9. Dans ces conditions, si plus de 180 000 candidats devraient se présenter à ces épreuves, le nombre de lieux d'examen, de l'ordre de deux mille selon l'administration, les effectifs mobilisés pour mettre en oeuvre les mesures de préparation et veiller au bon déroulement des épreuves, en particulier dans les grands centres d'examen, et l'étalement des épreuves sur plusieurs semaines doivent permettre à celles-ci de se dérouler sans qu'il soit porté une atteinte grave et manifestement illégale au droit à la vie ou à la santé.

10. En second lieu, les requérants font valoir que des modalités de validation du BTS différentes, prenant en considération les notes de contrôle continu, ont été définies pour la session 2020, ainsi que pour la session du baccalauréat 2021, alors que les situations en cause ne sont pas différentes. Ils en déduisent une méconnaissance du principe d'égalité. Ils soutiennent également que le maintien des épreuves terminales alors que les élèves ont connu des scolarités et des conditions de préparation très différentes serait contraire à ce principe comme à l'égal accès à l'instruction, garanti par le treizième alinéa du Préambule de la Constitution du 27 octobre 1946.

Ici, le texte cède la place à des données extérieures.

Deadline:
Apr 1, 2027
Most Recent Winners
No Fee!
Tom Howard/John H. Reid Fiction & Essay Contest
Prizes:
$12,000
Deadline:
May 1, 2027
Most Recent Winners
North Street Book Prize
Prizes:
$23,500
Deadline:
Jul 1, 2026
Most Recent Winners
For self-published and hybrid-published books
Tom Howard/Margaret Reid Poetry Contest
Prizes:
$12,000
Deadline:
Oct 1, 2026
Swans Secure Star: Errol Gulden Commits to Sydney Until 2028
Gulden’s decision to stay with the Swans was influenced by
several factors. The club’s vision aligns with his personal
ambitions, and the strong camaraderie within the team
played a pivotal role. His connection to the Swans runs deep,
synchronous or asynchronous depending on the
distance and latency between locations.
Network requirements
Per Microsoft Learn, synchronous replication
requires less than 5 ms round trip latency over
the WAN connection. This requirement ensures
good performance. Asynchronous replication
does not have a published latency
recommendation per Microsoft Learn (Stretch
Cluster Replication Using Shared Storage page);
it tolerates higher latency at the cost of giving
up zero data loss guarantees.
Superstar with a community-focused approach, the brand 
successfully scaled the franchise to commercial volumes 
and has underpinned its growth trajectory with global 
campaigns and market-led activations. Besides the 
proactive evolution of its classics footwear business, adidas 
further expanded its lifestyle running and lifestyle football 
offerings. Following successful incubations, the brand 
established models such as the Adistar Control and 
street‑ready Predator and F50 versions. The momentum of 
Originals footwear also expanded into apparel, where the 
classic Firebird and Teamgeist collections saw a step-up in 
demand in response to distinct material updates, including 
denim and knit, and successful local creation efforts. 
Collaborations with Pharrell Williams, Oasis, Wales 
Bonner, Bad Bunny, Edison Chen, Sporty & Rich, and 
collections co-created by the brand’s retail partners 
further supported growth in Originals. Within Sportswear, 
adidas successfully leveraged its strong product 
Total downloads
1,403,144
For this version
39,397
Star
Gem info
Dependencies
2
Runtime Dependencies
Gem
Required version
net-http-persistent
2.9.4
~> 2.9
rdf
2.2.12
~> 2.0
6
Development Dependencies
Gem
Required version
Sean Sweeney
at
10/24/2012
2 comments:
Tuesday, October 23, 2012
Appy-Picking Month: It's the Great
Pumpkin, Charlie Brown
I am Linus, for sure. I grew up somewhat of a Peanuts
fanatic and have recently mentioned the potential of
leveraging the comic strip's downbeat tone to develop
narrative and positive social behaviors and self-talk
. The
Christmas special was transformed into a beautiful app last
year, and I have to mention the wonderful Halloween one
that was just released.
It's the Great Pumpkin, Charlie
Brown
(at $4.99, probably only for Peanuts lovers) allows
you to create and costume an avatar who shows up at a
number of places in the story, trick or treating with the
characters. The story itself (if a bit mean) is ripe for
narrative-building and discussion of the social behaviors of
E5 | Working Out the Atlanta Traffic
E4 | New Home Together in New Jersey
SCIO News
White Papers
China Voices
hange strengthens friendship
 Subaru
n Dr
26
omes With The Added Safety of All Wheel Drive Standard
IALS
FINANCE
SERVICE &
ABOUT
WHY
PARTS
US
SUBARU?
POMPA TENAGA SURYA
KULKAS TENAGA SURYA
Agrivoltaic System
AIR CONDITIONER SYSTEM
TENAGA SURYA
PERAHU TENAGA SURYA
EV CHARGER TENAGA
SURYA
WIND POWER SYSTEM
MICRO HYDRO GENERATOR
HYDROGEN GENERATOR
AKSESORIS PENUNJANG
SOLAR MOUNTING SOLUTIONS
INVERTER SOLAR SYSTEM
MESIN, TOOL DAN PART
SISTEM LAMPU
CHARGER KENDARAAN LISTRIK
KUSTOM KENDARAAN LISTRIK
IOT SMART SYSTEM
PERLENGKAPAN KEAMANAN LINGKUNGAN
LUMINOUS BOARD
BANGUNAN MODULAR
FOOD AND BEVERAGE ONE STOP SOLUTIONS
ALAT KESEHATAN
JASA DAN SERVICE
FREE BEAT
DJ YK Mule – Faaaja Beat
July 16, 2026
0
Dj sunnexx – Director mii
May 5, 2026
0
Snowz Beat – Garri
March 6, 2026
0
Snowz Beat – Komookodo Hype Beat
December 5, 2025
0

11. Toutefois, d'une part, la différence de traitement par rapport à la session 2020 du BTS correspond à une différence de situation pertinente, au regard de la situation sanitaire à la mi-mai 2020 et des mesures alors en vigueur, alors d'ailleurs que des épreuves ont eu lieu en septembre 2020. D'autre part, si certaines épreuves du baccalauréat général et technologique seront évaluées à partir du contrôle continu, l'évaluation des autres résultera d'épreuves terminales et pour un nombre de candidats très nettement supérieur à celui des candidats au BTS. En outre, a été prévue, en particulier pour les candidats se trouvant dans l'impossibilité de se déplacer ou de participer aux épreuves, une session de rattrapage au mois de juillet ainsi qu'un dispositif d'accompagnement personnalisé. Enfin, s'il est indéniable que les conditions de déroulement des études et de préparation des épreuves ont été globalement difficiles et variables d'un étudiant à l'autre, ces différences de situations sont sans incidence sur la légalité du maintien des épreuves. Au vu de ces différents éléments, il n'apparaît pas, en tout état de cause, que le maintien des épreuves porterait une atteinte grave et manifestement illégale tant au principe d'égalité qu'au principe d'égal accès à l'instruction.

12. Il résulte de ce qui précède que, sans qu'il soit besoin de se prononcer sur les fins de non-recevoir soulevées en défense par la ministre de l'enseignement supérieur, de la recherche et de l'innovation, les conclusions des requêtes tendant à la suspension des épreuves terminales de la session 2021 du BTS doivent être rejetées. Il en va de même, par voie de conséquence, des conclusions à fin d'injonction et de celles présentées au titre de l'article L. 761-1 du code de justice administrative.


O R D O N N E :
------------------

Article 1er : Les interventions de l'Union nationale des étudiants de France et du Mouvement national lycéen sont admises.
Article 2 : Les requêtes de Mme Brucker et Mme Bajard sont rejetées.
Article 3 : La présente ordonnance sera notifiée à Mme Bénédicte Brucker et à Mme Morgane Bajard, premières requérantes dénommées, ainsi qu'à la ministre de l'enseignement supérieur, de la recherche et de l'innovation.